As an extrovert with an introverted spouse, child, and students, I was deeply moved by Susan Cain’s book Quiet. And as an independent school teacher and doctoral student researching how adolescent girls define and experience leadership, I was intrigued by Cain’s March 2017 New York Times article, “Not Leadership Material? Good. The World Needs Followers.”
I agree with many of Cain’s ideas, especially the notion that “college admissions has emptied leadership of its meaning.” Rather than allow our students to falsely categorize themselves as either “leaders” or “followers,” educators should be working to redefine the notion of what it is to be a leader in the first place.
I teach at Baltimore’s Roland Park Country School (RPCS), an all-girls independent school not far from St. Paul’s School for Girls. St. Paul’s head of school Penny Bach Evins is right that “the doers and thinkers in our schools are not always in front leading.” But that doesn’t mean they can’t play a leadership role in the community.
They might be less visible, but I see my introverted students lead every day, whether they’re backstage running a theatrical production or in an elementary classroom doing peer education. These students are leaders even if they’re not alphas or type A’s, and we should recognize them as such.
Cain is right that all communities need followers—people who are called to service over status. Yet servant leadership, which is often not accompanied by a title, is one of the greatest forms of leadership one can practice. If this is the type of leader elite colleges seek, then they are on the mark. And if students are misunderstanding what it means to be a leader, then it is our job as teachers to clarify the concept. I often tell the student leaders I work with that leadership is 90 percent grunt work and 10 percent glamour.
Instead of making students change who they are, we should identify ways all students can use their talents and passions to contribute to school life. For example, our English department chair created a perfect leadership opportunity for our bibliophiles: She formed a student summer reading committee to lead the All School Read project. The group of girls met to discuss their favorite books, created a list of their top three, and presented the titles to the school community (including book trailers they produced themselves). Then the student body voted on what book we would read as a community that summer. Their leadership was rooted in passion and service.
As a teacher of girls, I consider it one of my greatest responsibilities to teach all my students that they can be leaders and that they need to look for the right opportunity and context to contribute. We also talk about the importance of being a good follower and how we all move in and out of these two roles several times a day. Our school mission compels us to “help students learn to lead and to follow, to take risks and to accept responsibilities, to grow from their mistakes and to find fulfillment in sincere effort.”

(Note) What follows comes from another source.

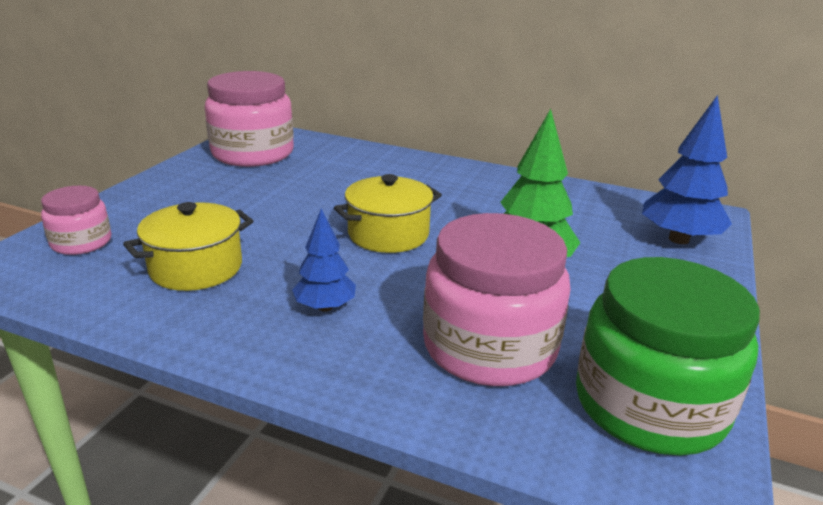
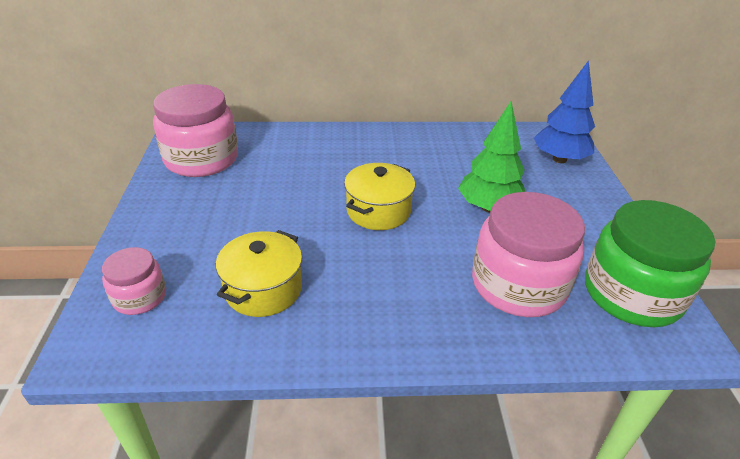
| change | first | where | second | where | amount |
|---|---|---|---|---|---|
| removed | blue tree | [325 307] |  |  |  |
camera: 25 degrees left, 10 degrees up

Cain suggests colleges should stop looking for “leadership skills” in students but rather “excellence, passion, and a desire to contribute beyond the self.” I agree that colleges should focus on the latter qualities, but I cannot stop using the word leadership with my students. As young women growing up in a world that has not always embraced female leaders, it is critical for my students to be able to identify themselves as leaders no matter their personality or disposition. Doing so will help them overcome whatever adversity or prejudice they may encounter in the future.
I recently took my students to a lecture on leadership given by Rhodes scholar and Baltimore Corps founder and CEO Fagan Harris. After the lecture, I asked one of the girls what she learned about leadership. She said, “We learned that it is a privilege to go to an independent school like RPCS and that after we graduate we have to use our education to help those who are not as privileged. Fagan could have gone anywhere, but he came back to Baltimore. We have to follow his example and take care of our city.”
Her definition of leadership couldn’t be more right.
Kelsey Twist Schroeder is a teacher at Roland Park Country School in Baltimore, Maryland, faculty member at the Gardner Carney Leadership Institute, and doctoral student in educational leadership at the University of Pennsylvania.